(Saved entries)
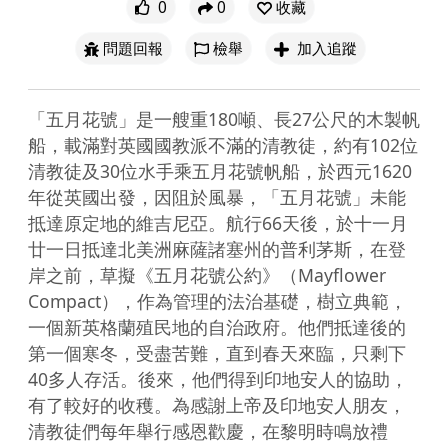
0
0
收藏
問題回報
檢舉
加入追蹤
「五月花號」是一艘重180噸、長27公尺的木製帆
船，載滿對英國國教派不滿的清教徒，約有102位
清教徒及30位水手乘五月花號帆船，於西元1620
年從英國出發，因阻於風暴，「五月花號」未能
抵達原定地的維吉尼亞。航行66天後，於十一月
廿一日抵達北美洲麻薩諸塞州的普利茅斯，在登
岸之前，草擬《五月花號公約》（Mayflower 
Compact），作為管理的法治基礎，樹立典範，
一個新英格蘭殖民地的自治政府。他們抵達後的
第一個寒冬，受盡苦難，直到春天來臨，只剩下
40多人存活。後來，他們得到印地安人的協助，
有了較好的收穫。為感謝上帝及印地安人朋友，
清教徒們每年舉行感恩歡慶，在黎明時鳴放禮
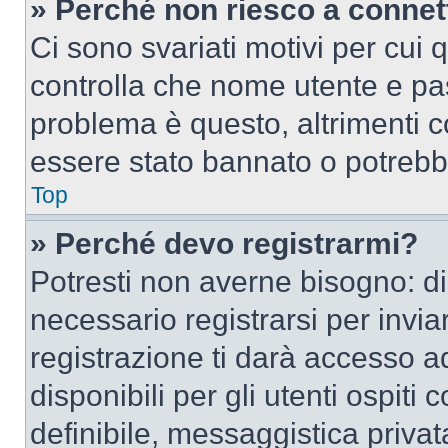
» Perché non riesco a conne
Ci sono svariati motivi per cui
controlla che nome utente e pass
problema è questo, altrimenti c
essere stato bannato o potrebbe
Top
» Perché devo registrarmi?
Potresti non averne bisogno: d
necessario registrarsi per inv
registrazione ti darà accesso a
disponibili per gli utenti ospit
definibile, messaggistica privata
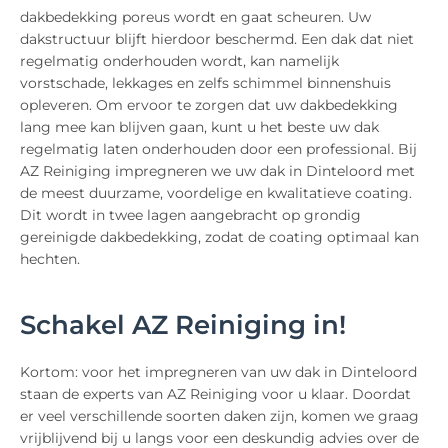
dakbedekking poreus wordt en gaat scheuren. Uw
dakstructuur blijft hierdoor beschermd. Een dak dat niet
regelmatig onderhouden wordt, kan namelijk
vorstschade, lekkages en zelfs schimmel binnenshuis
opleveren. Om ervoor te zorgen dat uw dakbedekking
lang mee kan blijven gaan, kunt u het beste uw dak
regelmatig laten onderhouden door een professional. Bij
AZ Reiniging impregneren we uw dak in Dinteloord met
de meest duurzame, voordelige en kwalitatieve coating.
Dit wordt in twee lagen aangebracht op grondig
gereinigde dakbedekking, zodat de coating optimaal kan
hechten.
Schakel AZ Reiniging in!
Kortom: voor het impregneren van uw dak in Dinteloord
staan de experts van AZ Reiniging voor u klaar. Doordat
er veel verschillende soorten daken zijn, komen we graag
vrijblijvend bij u langs voor een deskundig advies over de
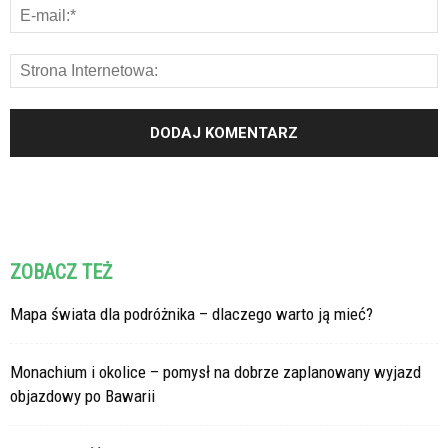
ZOBACZ TEŻ
Mapa świata dla podróżnika – dlaczego warto ją mieć?
Monachium i okolice – pomysł na dobrze zaplanowany wyjazd
objazdowy po Bawarii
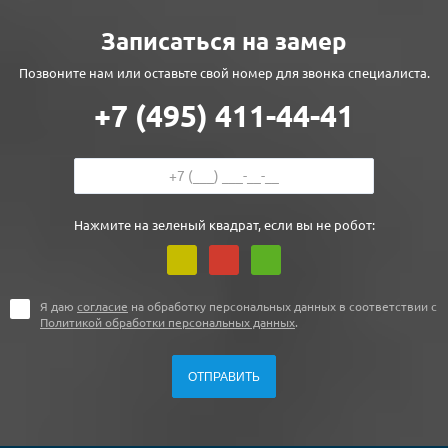
Записаться на замер
Позвоните нам или оставьте свой номер для звонка специалиста.
+7 (495) 411-44-41
Нажмите на зеленый квадрат, если вы не робот:
Я даю
согласие
на обработку персональных данных в соответствии с
Политикой обработки персональных данных
.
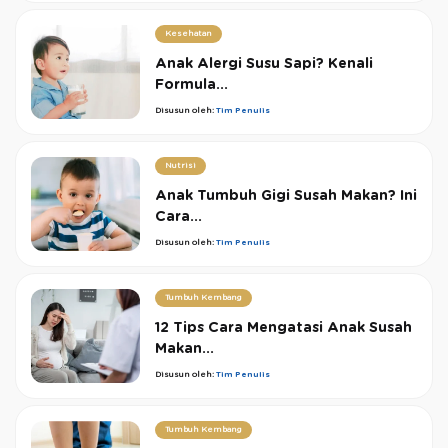
Kesehatan
Anak Alergi Susu Sapi? Kenali
Formula...
Disusun oleh:
Tim Penulis
Nutrisi
Anak Tumbuh Gigi Susah Makan? Ini
Cara...
Disusun oleh:
Tim Penulis
Tumbuh Kembang
12 Tips Cara Mengatasi Anak Susah
Makan...
Disusun oleh:
Tim Penulis
Tumbuh Kembang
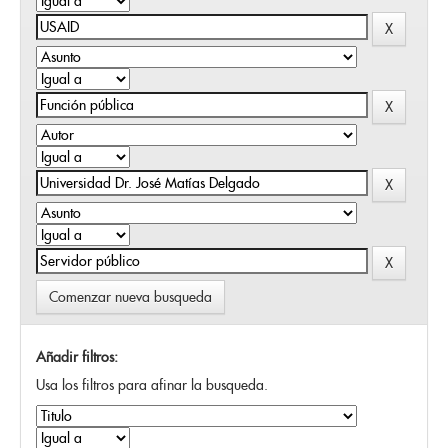
Comenzar nueva busqueda
Añadir filtros:
Usa los filtros para afinar la busqueda.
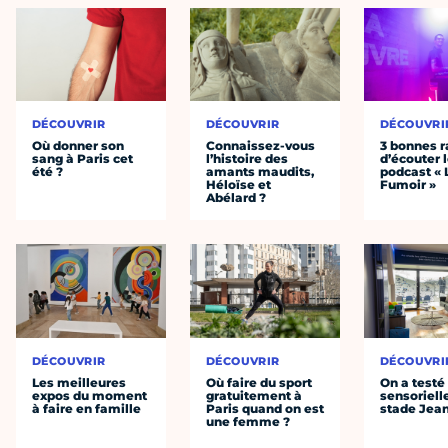
DÉCOUVRIR
DÉCOUVRIR
DÉCOUVRI
Où donner son
Connaissez-vous
3 bonnes r
sang à Paris cet
l’histoire des
d’écouter 
été ?
amants maudits,
podcast « 
Héloïse et
Fumoir »
Abélard ?
DÉCOUVRIR
DÉCOUVRIR
DÉCOUVRI
Les meilleures
Où faire du sport
On a testé 
expos du moment
gratuitement à
sensoriell
à faire en famille
Paris quand on est
stade Jea
une femme ?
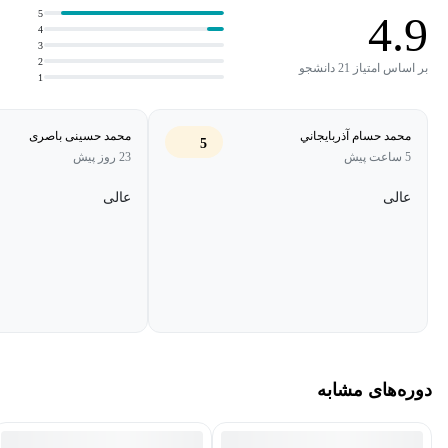
گرفت.
5
4.9
4
3
2
کلمات کلیدی درس: کیهان شناسی، کیهان اولیه، نظریه تورم
بر اساس امتیاز 21 دانشجو
1
کیهانی، منشا ساختارهای کیهانی
محمد حسام آذربايجاني
محمد حسینی باصری
5
***جلسه 12 موجود نمی باشد ***
5 ساعت پیش
23 روز پیش
عالی
عالی
دوره‌های مشابه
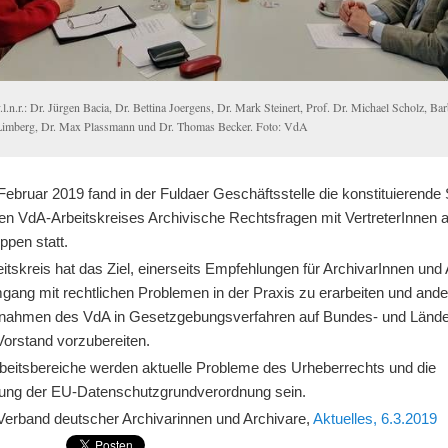
v.l.n.r.: Dr. Jürgen Bacia, Dr. Bettina Joergens, Dr. Mark Steinert, Prof. Dr. Michael Scholz, Ba
Limberg, Dr. Max Plassmann und Dr. Thomas Becker. Foto: VdA
ebruar 2019 fand in der Fuldaer Geschäftsstelle die konstituierende
en VdA-Arbeitskreises Archivische Rechtsfragen mit VertreterInnen a
ppen statt.
itskreis hat das Ziel, einerseits Empfehlungen für ArchivarInnen und
ang mit rechtlichen Problemen in der Praxis zu erarbeiten und ande
gnahmen des VdA in Gesetzgebungsverfahren auf Bundes- und Länd
Vorstand vorzubereiten.
rbeitsbereiche werden aktuelle Probleme des Urheberrechts und die
ng der EU-Datenschutzgrundverordnung sein.
 Verband deutscher Archivarinnen und Archivare,
Aktuelles, 6.3.2019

» WHAT IS EXPECTED
Pull out every line of the records above that contains the word "regelmatig", matching case exactly.

» WRITTEN REPLY
regelmatig onderhouden wordt, kan namelijk
regelmatig laten onderhouden door een professional. Bij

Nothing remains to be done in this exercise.